The criminal statute, 18 U.S.C., Sec. 371, prohibits conspiring to defraud the United
States and is applicable since the Supreme Court in the case of Hammerschmidt v. United States, 265 U.S. 182, 188 (1924) held
that to “conspire to defraud the United States means primarily to cheat the government out of property or money, but
it also means to interfere with or obstruct one of its lawful governmental functions by deceit, craft or trickery, or at least
by means that are dishonest.” Senior Administration officials arguably violated Section 371 because their uranium
claims had the effect of obstructing or interfering with the function of Congress to reconsider its war resolution and to
allow further time for U.N. weapons inspections. If the whole truth had been told, Congress may well have withdrawn
the war resolution or delayed the start of the war to allow further U.N. weapons inspections, which would have shown what
we now know; that Iraq had no weapons of mass destruction and had not sought the uranium. However, it should be noted
that Section 371 does not require proof that the conspiracy was successful.

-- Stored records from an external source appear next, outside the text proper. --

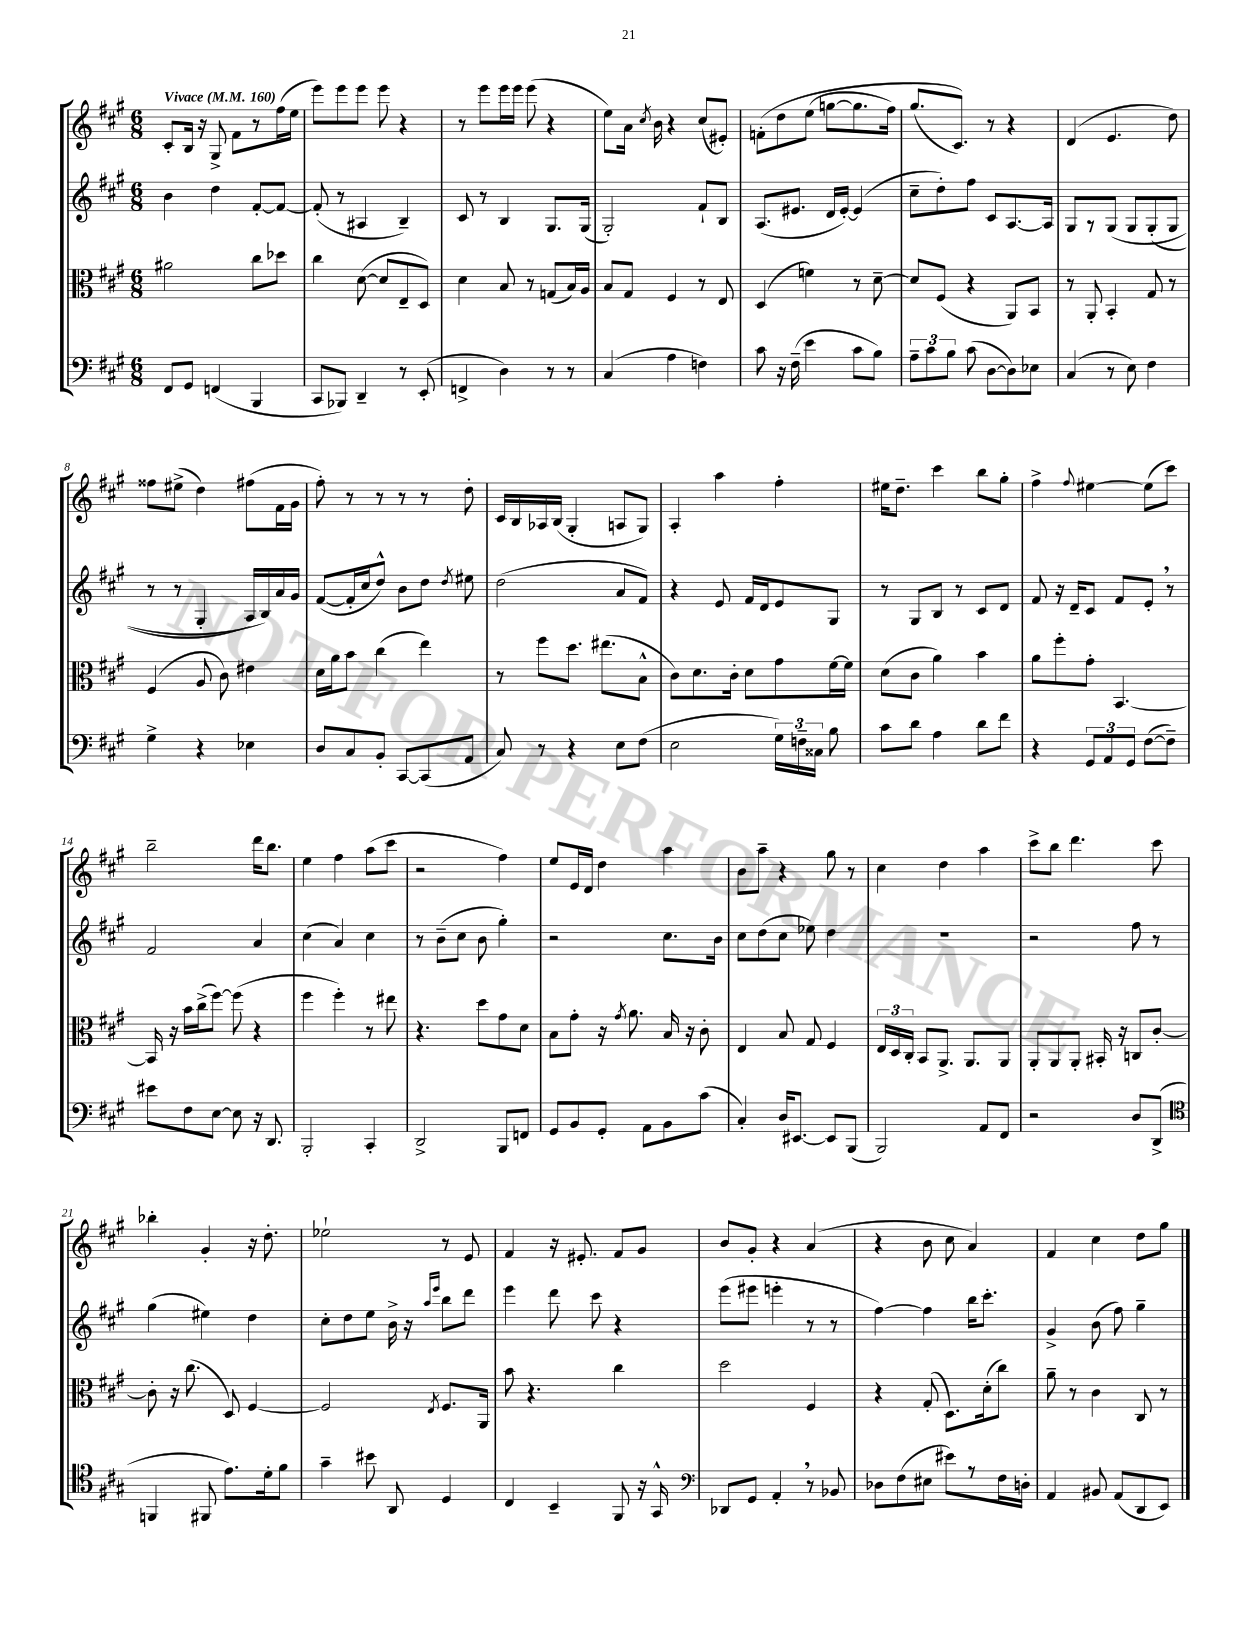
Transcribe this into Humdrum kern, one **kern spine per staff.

**kern	**kern	**kern	**kern
*part4	*part3	*part2	*part1
*staff4	*staff3	*staff2	*staff1
*clefF4	*clefC3	*clefG2	*clefG2
*k[f#c#g#]	*k[f#c#g#]	*k[f#c#g#]	*k[f#c#g#]
*M6/8	*M6/8	*M6/8	*M6/8
*MM160	*MM160	*MM160	*MM160
=1	=1	=1	=1
!	!	!	!LO:TX:a:B:t=Vivace
8FF#/L	2a#X\	4b\	8c#'/L
8GG#/J	.	.	16B/Jk
.	.	.	16r
(4FFn/	.	4dd\	8G#^/
.	.	.	8f#\L
4BBB/	8cc#\L	[8f#'/L	8r
.	8dd-X\J	8f#/J_	(16ff#\L
.	.	.	16ee\JJ
=2	=2	=2	=2
8CC#/L	4cc#\	(8f#'/]	8eee\L)
8BBB-X/J)	.	8r	8eee\
4DD~/	([8d\	4A#X/	8eee\J
.	8d/L]	.	8eee\
8r	8E~/	4B~/)	4r
(8EE'/	8D/J)	.	.
=3	=3	=3	=3
4FFn^/	4d\	8c#/	8r
.	.	8r	8eee\L
4D\)	8B/	4B/	16eee\L
.	.	.	16eee\JJ
.	8r	.	(8eee\
8r	(8Gn/L	8.G#/L	4r
8r	16B/L)	.	.
.	16A/JJ	(16G#/Jk	.
=4	=4	=4	=4
(4C#/	8B/L	2G#'/)	8ee\L)
.	8G#/J	.	16a\Jk
.	.	.	8qcc#/
.	.	.	16b\
4A\	4F#/	.	4r
4Fn\)	8r	8f#`/L	(8cc#/L
.	8E/	8B/J	8e#X'/J)
=5	=5	=5	=5
8c#\	(4D/	(8.A/L	(8fn'\L
16r	.	.	8dd\
(16F#~\	.	8.e#X/J	.
4e\	4fn\)	.	(8ee\J
.	.	16d/LL	[8ggn\L
.	.	[16e#'/JJ)	.
8c#\L	8r	(4e#/]	8.gg\]
8B\J)	[8d~\	.	.
.	.	.	16ff#\Jk)
=6	=6	=6	=6
12A~\L	8d/L]	8cc#~\L	(8.gg#/L
12c#\	.	.	.
.	(8F#/J	8dd'\)	.
12B\J	.	.	.
.	.	.	8.c#/J))
(8c#\	4r	8ff#\J	.
[8D\L	.	8c#/L	8r
8D\])	8AA/L)	[8.A/	4r
8E-X\J	8BB/J	.	.
.	.	16A/Jk]	.
=7	=7	=7	=7
(4C#/	8r	8G#/L	(4d/
.	8AA'/	8r	.
8r	4BB'/	(8G#/J	4.e/
8E\)	.	8G#/L	.
4F#\	8G#/	(8G#'/	.
.	8r	8G#/J	8dd\)
!!LO:LB:g=z
=8	=8	=8	=8
4G#^\	(4F#/	8r	8ff##X\L
.	.	8r	(8ee#X^\J
4r	8A/	4G#'/	4dd\)
.	8c#\)	.	.
4E-X\	4e#X\	16A/LL)	(8ff#X\L
.	.	16B/)	.
.	.	16a/	16f#\L
.	.	16g#/JJ	16g#\JJ
=9	=9	=9	=9
8D/L	16d\LL	([8f#/L	8ff#'\)
.	16a\J	.	.
8C#/	8b\J	16f#'/L]	8r
.	.	16cc#/J	.
8BB'/J	(4cc#\	8dd^^/J)	8r
[8CC#/L	.	8b\L	8r
(8CC#/]	4ee\)	8dd\J	8r
.	.	8qdd/	.
8AA/J	.	8ee#X\	8dd'\
=10	=10	=10	=10
8C#/)	8r	(2dd\	16c#/LL
.	.	.	16B/
8r	8ff#\L	.	16A-X/
.	.	.	(16B/JJ
4r	8.dd\J	.	4G#'/
.	(8.ee#X\L	.	.
8E\L	.	8a/L	8An/L
(8F#\J	8B^^\J	8f#/J)	8G#/J)
=11	=11	=11	=11
2E\	8c#\L)	4r	4A'/
.	8.d\	.	.
.	.	8e/	4aa\
.	16c#'\Jk	.	.
.	8d\L	16f#/LL	.
.	.	16d/J	.
24G#\LL)	8g#\	8e/	4ff#'\
24Fn~\	.	.	.
24C##X\JJ	.	.	.
8B\	[16f#\L	8G#/J	.
.	16f#\JJ]	.	.
=12	=12	=12	=12
8c#\L	(8d\L	8r	16ee#X\KL
.	.	.	8.dd~\J
8d\J	8c#\J	8G#/L	.
4A\	4a\)	8B/J	4ccc#\
.	.	8r	.
8d\L	4b\	8c#/L	8bb\L
8f#\J	.	8d/J	8gg#'\J
=13	=13	=13	=13
4r	8a\L	8f#/	4ff#^\
.	8ff#'\	16r	.
.	.	16d~/KL	.
.	.	.	8qqff#/
12GG#/L	8g#'\J	8c#/J	[4ee#X\
12AA/	.	.	.
.	[4.BB/	8f#/L	.
12GG#/J	.	.	.
([8F#\L	.	8e',/J	(8ee#\L]
8F#~\J])	.	8r	8ccc#\J)
!!LO:LB:g=z
=14	=14	=14	=14
8e#X\L	16BB/]	2f#/	2bb~\
.	16r	.	.
8F#\	16b\LL	.	.
.	(16cc#^\J	.	.
[8E\J	[8ff#\J)	.	.
8E\]	(8ff#\]	.	.
16r	4r	4a/	16ddd\KL
8.DD/	.	.	8.bb\J
=15	=15	=15	=15
2BBB'/	4ff#\	(4cc#\	4ee\
.	4ff#'\)	4a/)	4ff#\
4CC#'/	8r	4cc#\	(8aa\L
.	8ee#X\	.	8ccc#\J
=16	=16	=16	=16
2DD^/	4.r	8r	2r
.	.	(8b~\L	.
.	.	8cc#\J	.
.	8dd\L	8b\	.
8BBB/L	8g#\	4gg#'\)	4ff#\)
8FFn/J	8d\J	.	.
=17	=17	=17	=17
8GG#/L	8B\L	2r	8ee/L
8BB/	8g#'\J	.	16e/L
.	.	.	16d/JJ
8GG#'/J	16r	.	4dd\
.	8qg#/	.	.
.	8.a\	.	.
8AA\L	.	.	.
8BB\	16B/	8.cc#\L	4aa\
.	16r	.	.
(8c#\J	8c#'\	.	.
.	.	16b\Jk	.
=18	=18	=18	=18
4C#'/)	4E/	8cc#\L	8b\L
.	.	(8dd\	8aa~\J
16D/KL	8B/	8cc#\J	4r
[8.EE#X/J	.	.	.
.	8G#/	8ee-X\)	.
8EE#/L]	4F#/	4dd\	8gg#\
(8BBB/J	.	.	8r
=19	=19	=19	=19
2BBB/)	24E/LL	2.r	4cc#\
.	24D/	.	.
.	24C#'/JJ	.	.
.	8BB/L	.	.
.	8.AA^/J	.	4dd\
.	8.AA/L	.	.
8AA/L	.	.	4aa\
8FF#/J	8AA/J	.	.
=20	=20	=20	=20
2r	8AA'/L	2r	8ccc#^\L
.	8AA/	.	8bb\J
.	8AA'/J	.	4.ddd\
.	16BB#X'/	.	.
.	16r	.	.
8D/L	8Cn/L	8ff#\	.
(8DD^/J	[8c#'/J	8r	8ccc#\
!!LO:LB:g=z
=21	=21	=21	=21
*clefC4	*	*	*
4FFn/	8c#'\]	(4gg#\	4bb-X'\
.	16r	.	.
.	(8.cc#\	.	.
8FF#X/	.	4ee#X\)	4g#'/
8.e\L)	8D/)	.	.
.	[4F#/	4dd\	16r
16d'\k	.	.	8.dd'\
8f#\J	.	.	.
=22	=22	=22	=22
4g#~\	2F#/]	8cc#'\L	2ee-X`\
.	.	8dd\	.
8b#X\	.	8ee\J	.
8AA/	.	16b^\	.
.	.	16r	.
.	.	16qqaa/LL	.
.	8qE/	16qqeee/JJ	.
4D/	8.F#/L	8bb\L	8r
.	.	8ddd\J	8e/
.	16AA/Jk	.	.
=23	=23	=23	=23
4C#/	8b\	4eee\	4f#/
.	4.r	.	.
4BB~/	.	8ddd\	16r
.	.	.	8.e#X'/
.	.	8ccc#\	.
8FF#/	4cc#\	4r	8f#/L
16r	.	.	8g#/J
16GG#^^/	.	.	.
=24	=24	=24	=24
*clefF4	*	*	*
8DD-X/L	2dd\	(8eee\L	8b/L
8GG#/J	.	8eee#X\J	8g#'/J
4AA',/	.	4eeen'\	4r
8r	4F#/	8r	(4a/
8BB-X/	.	8r	.
=25	=25	=25	=25
8D-X\L	4r	[4ff#\)	4r
(8F#\	.	.	.
8E#X\J	(8G#'/	4ff#\]	8b\
8e#X\L)	8.D\L)	.	8cc#\
8r	.	16bb\KL	4a/)
.	(16d'\k	8.ccc#'\J	.
16F#\L	8cc#\J)	.	.
16Dn'\JJ	.	.	.
=26	=26	=26	=26
4AA/	8a~\	4g#^/	4f#/
.	8r	.	.
8BB#X/	4c#\	(8b\	4cc#\
(8AA/L	.	8ff#\)	.
8DD/	8C#/	4gg#~\	8dd\L
8EE/J)	8r	.	8gg#\J
==	==	==	==
*-	*-	*-	*-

Additionally, the Downing Street memos should be part of the investigation as to whether one of the several ways in which
the Administration deliberately "fixed" the facts and intelligence on uranium included its switch of the language in the State
of the Union Address to justify the war. These documents provide valuable insight into the mindset of the Administration
the summer preceding the Iraq invasion.
Conclusion
The above matters are clearly related to your current investigation. Ambassador Wilson's op-ed article focused on the uranium
claim made in the 2003 State of the Union Address and he concluded that “intelligence related to Iraq’s nuclear
weapons program was twisted to exaggerate the Iraqi threat.” You are investigating whether any laws were violated
when Administration officials - in order to discredit Wilson’s claim and/or to retaliate against him - leaked to the
press the fact that his wife was a CIA agent. As set forth in this letter, Wilson’s original charge that the Administration
"twisted" the evidence concerns matters that are just as criminal as the Administration’s attempts to discredit Wilson
and his charge by revealing the identity of Mrs. Wilson as a CIA operative.
Justice Department officials in Washington certainly have the same type of conflict of interest in this matter as they
did in the CIA leak case, which resulted in current your assignment. (See 28 CFR, Sec. 45.2(a) prohibiting Department employees
from matters in which they have a conflict of interest).
Thank you for your attention to this request. We look forward to your response.